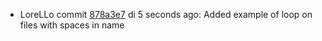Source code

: * LoreLLo commit [878a3e7](https://github.com/lorello/lorello.github.io/commit/878a3e7dc242471f4cdd612239aa55d0fc8dc9b1) di 5 seconds ago: Added example of loop on files with spaces in name
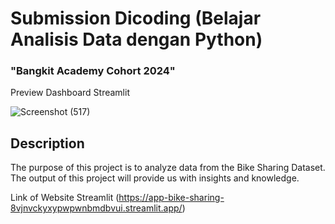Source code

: # Submission Dicoding (Belajar Analisis Data dengan Python)
### "Bangkit Academy Cohort 2024"

Preview Dashboard Streamlit<br>

![Screenshot (517)](https://github.com/SultanFahdMBY/Bike-Sharing-Project/assets/152079705/e3816ab9-dd3e-4a99-bffb-829bbddb168f)


## Description
The purpose of this project is to analyze data from the Bike Sharing Dataset. The output of this project will provide us with insights and knowledge.

Link of Website Streamlit
(https://app-bike-sharing-8vjnvckyxypwpwnbmdbvui.streamlit.app/)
○ ○ ○
**Task directions:** Find the number of lines above that hold the word "with", then write that number by itself.

**Task output:** 2